Your objective - Give the listing again word for word. Skip the pictures.
··· Exercise data
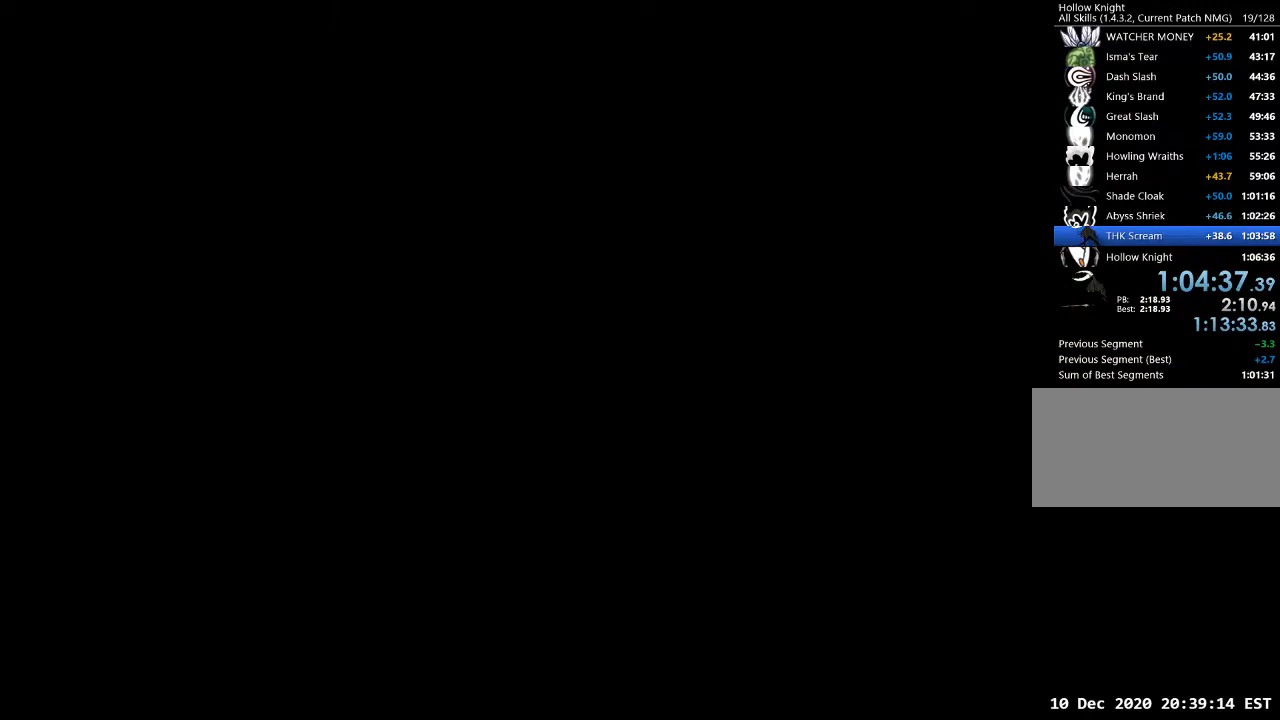
{"keys": [], "events": []}
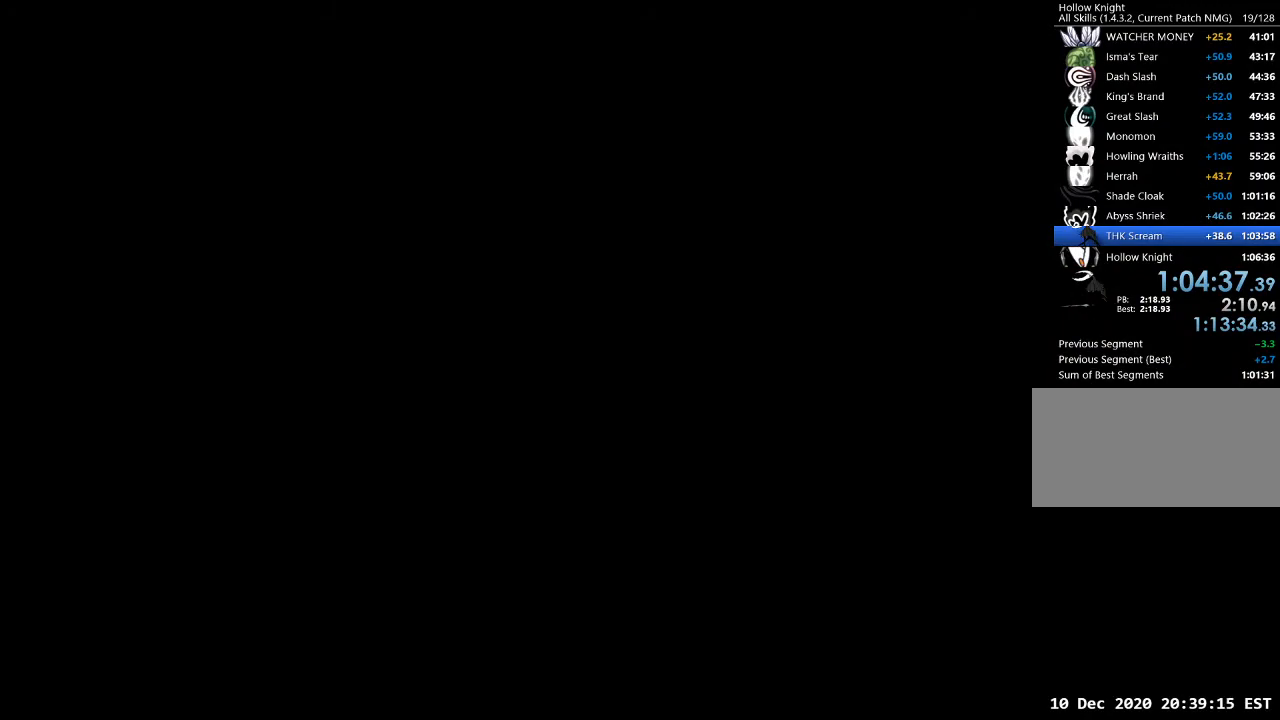
{"keys": ["w"], "events": [[367, "w", "down"]]}
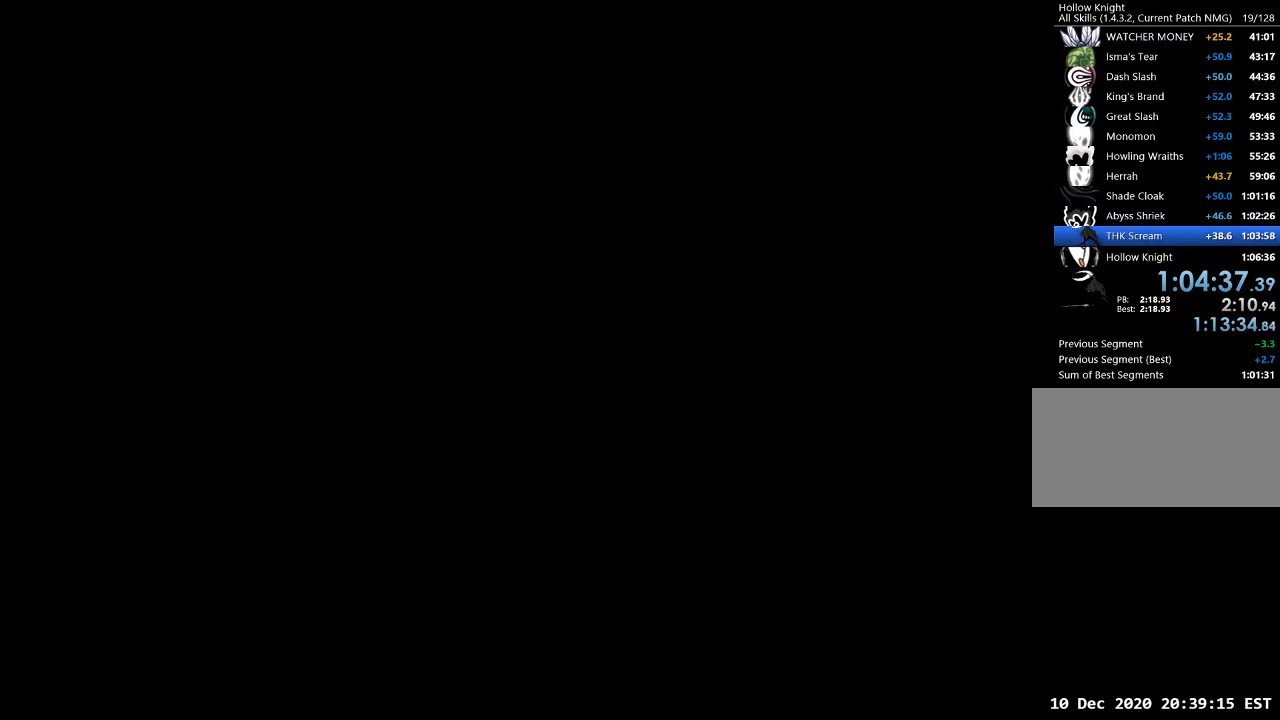
{"keys": ["w"], "events": []}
······
Exercise solution -
{"keys": [], "events": []}
{"keys": ["w"], "events": [[367, "w", "down"]]}
{"keys": ["w"], "events": []}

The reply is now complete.